» PASSAGE TO READ
★ ★ ★ ★ ★

# Bear Tours on Vancouver Island - Sept 2006



## ddc (Mar 26, 2006)

I am planning a trip in early September.  Has anyone experienced any of the Bear Tours during the Salmon spawning season?  Any recommendations for a tour company?  Are there areas that I could go on my own?


----------



## perktd (Mar 26, 2006)

Hi  There are grizzley bear tours that depart from Northern Vancouver Island, but there are no grizzley bears on Vancouver Island.  I don't know of any way to accomplish seeing them on your own from there.  I have read about the tours, but not actually taken one.  There are pretty good websites available for the tour groups that come up easily on google.  Have fun-Vancouver Island is great.  Don


----------



## ricoba (Mar 26, 2006)

The place to see grizzley bears in BC is the Khutzeymateen Valley outside of Prince Rupert on the North Central coast of BC.  It is Canada' only grizzley bear sanctuary.

If you google Khutzeymateen Valley, you will come up with the info about the Valley of the Grizzley Bear & various tour operators.

Rick


----------



## Murfie (Mar 27, 2006)

There are grizzly and black bear tours that leave the the island around the Telegraph Cove area and tour the Broughton Archipelago and Knight Inlet to view Grizzly's and black bears.  This is part of the Great Bear Rainforest. They also do orca tours.

★ ★ ★ ★ ★

» LISTED RECORDS

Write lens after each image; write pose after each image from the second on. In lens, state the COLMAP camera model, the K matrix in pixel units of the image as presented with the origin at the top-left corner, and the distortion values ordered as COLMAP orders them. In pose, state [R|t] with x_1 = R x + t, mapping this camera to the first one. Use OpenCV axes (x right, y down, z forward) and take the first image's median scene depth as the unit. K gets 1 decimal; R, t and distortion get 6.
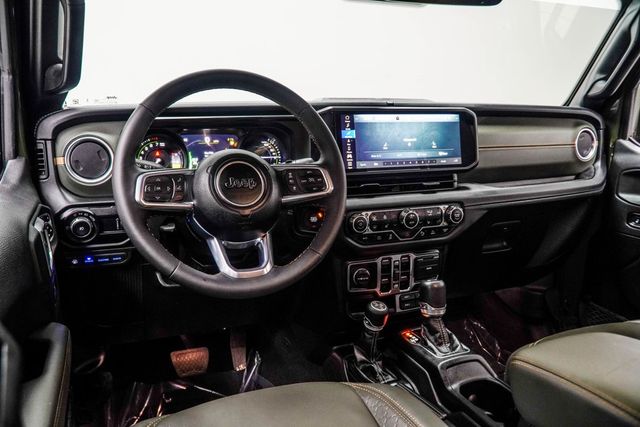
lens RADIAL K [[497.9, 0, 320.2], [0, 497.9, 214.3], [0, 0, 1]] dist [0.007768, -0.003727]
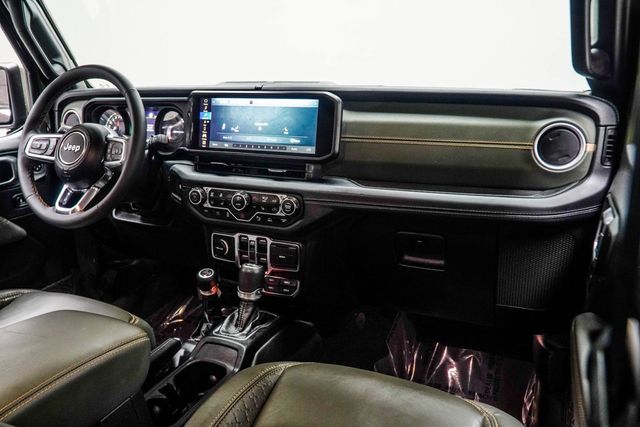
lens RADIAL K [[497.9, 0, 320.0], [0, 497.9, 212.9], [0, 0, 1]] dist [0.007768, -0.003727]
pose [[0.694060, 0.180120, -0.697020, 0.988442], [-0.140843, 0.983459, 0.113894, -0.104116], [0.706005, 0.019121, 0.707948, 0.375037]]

★ ★ ★ ★ ★

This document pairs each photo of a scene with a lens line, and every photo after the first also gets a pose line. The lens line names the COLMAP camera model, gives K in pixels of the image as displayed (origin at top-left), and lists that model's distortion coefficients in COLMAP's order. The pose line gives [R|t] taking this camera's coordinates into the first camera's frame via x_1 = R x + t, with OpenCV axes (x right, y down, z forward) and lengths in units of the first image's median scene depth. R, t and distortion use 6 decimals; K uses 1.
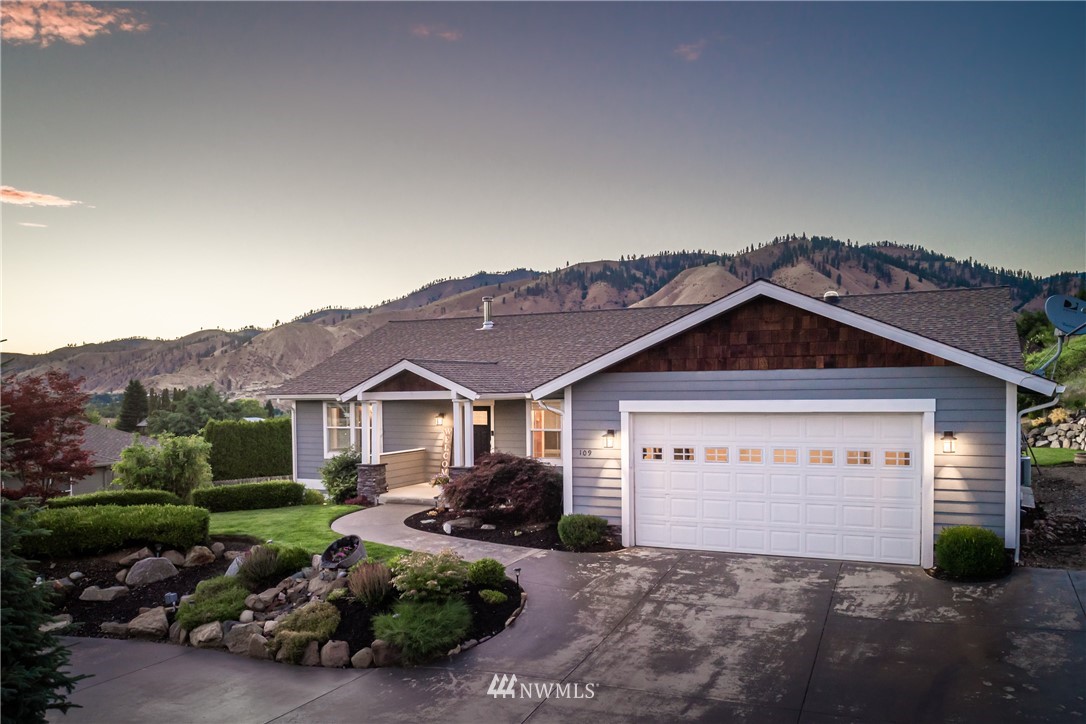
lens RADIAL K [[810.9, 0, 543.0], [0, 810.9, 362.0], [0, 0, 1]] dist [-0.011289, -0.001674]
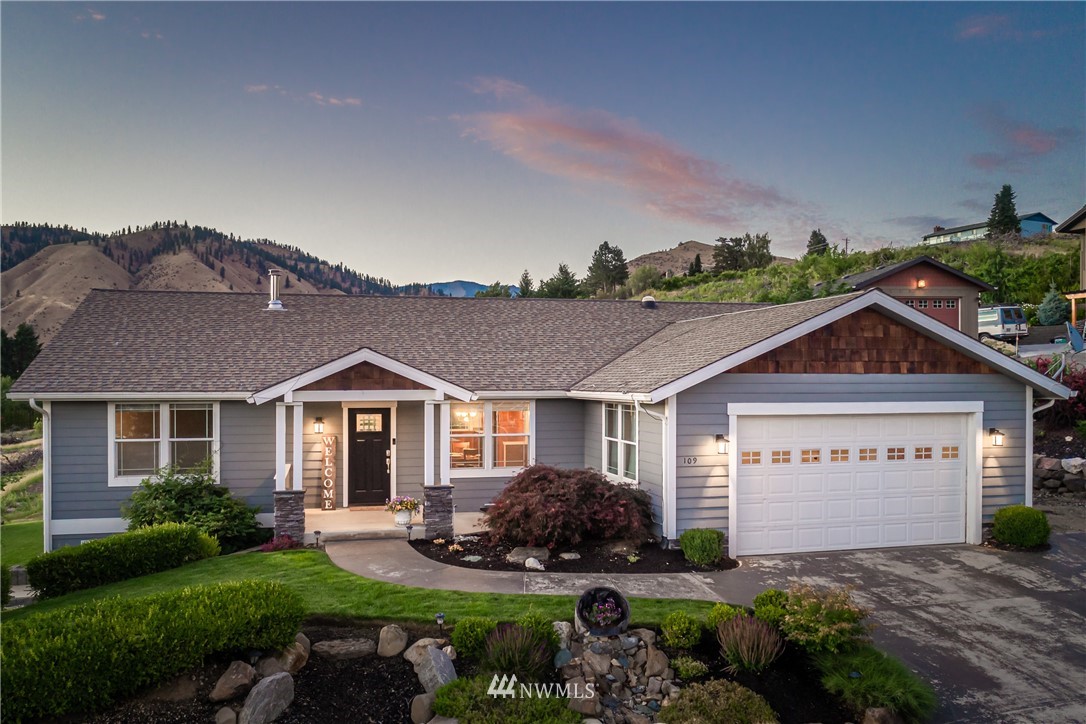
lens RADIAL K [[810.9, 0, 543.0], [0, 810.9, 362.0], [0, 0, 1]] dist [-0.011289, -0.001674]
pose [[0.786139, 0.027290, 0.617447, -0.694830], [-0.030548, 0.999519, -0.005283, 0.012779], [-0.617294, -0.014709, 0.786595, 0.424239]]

★ ★ ★ ★ ★

» TASK INSTRUCTIONS
**A)** According to the forum thread about bear tours, what is Canada's only grizzly bear sanctuary?
**B)** Give the username of every person who posted in the bear tour thread.
The material is separate from the forum thread and plays no part in these tasks.

» EXERCISE SOLUTIONS
**A)** The Khutzeymateen Valley, outside of Prince Rupert on the North Central coast of BC.

**B)** ddc, perktd, ricoba, Murfie